Extracted page text data:
================================

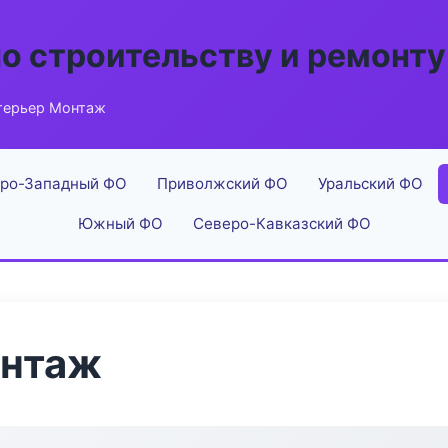
по строительству и ремонту
терьер Монтаж
ро-Западный ФО
Приволжский ФО
Уральский ФО
Южный ФО
Северо-Кавказский ФО
онтаж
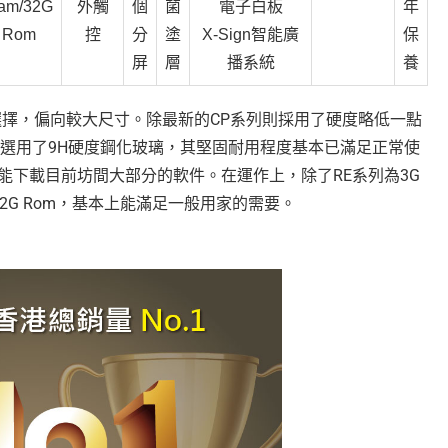
am/32G
外觸
個
菌
電子白板
年
Rom
控
分
塗
X-Sign智能廣
保
屏
層
播系統
養
選擇，偏向較大尺寸。除最新的CP系列則採用了硬度略低一點
要選用了9H硬度鋼化玻璃，其堅固耐用程度基本已滿足正常使
.0，能下載目前坊間大部分的軟件。在運作上，除了RE系列為3G
m/32G Rom，基本上能滿足一般用家的需要。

================================

■ **Your task**:
Give every entry back unchanged, with no pictures.

■ **Task response**:
по строительству и ремонту
терьер Монтаж
ро-Западный ФО
Приволжский ФО
Уральский ФО
Южный ФО
Северо-Кавказский ФО
онтаж
am/32G
外觸
個
菌
電子白板
年
Rom
控
分
塗
X-Sign智能廣
保
屏
層
播系統
養
選擇，偏向較大尺寸。除最新的CP系列則採用了硬度略低一點
要選用了9H硬度鋼化玻璃，其堅固耐用程度基本已滿足正常使
.0，能下載目前坊間大部分的軟件。在運作上，除了RE系列為3G
m/32G Rom，基本上能滿足一般用家的需要。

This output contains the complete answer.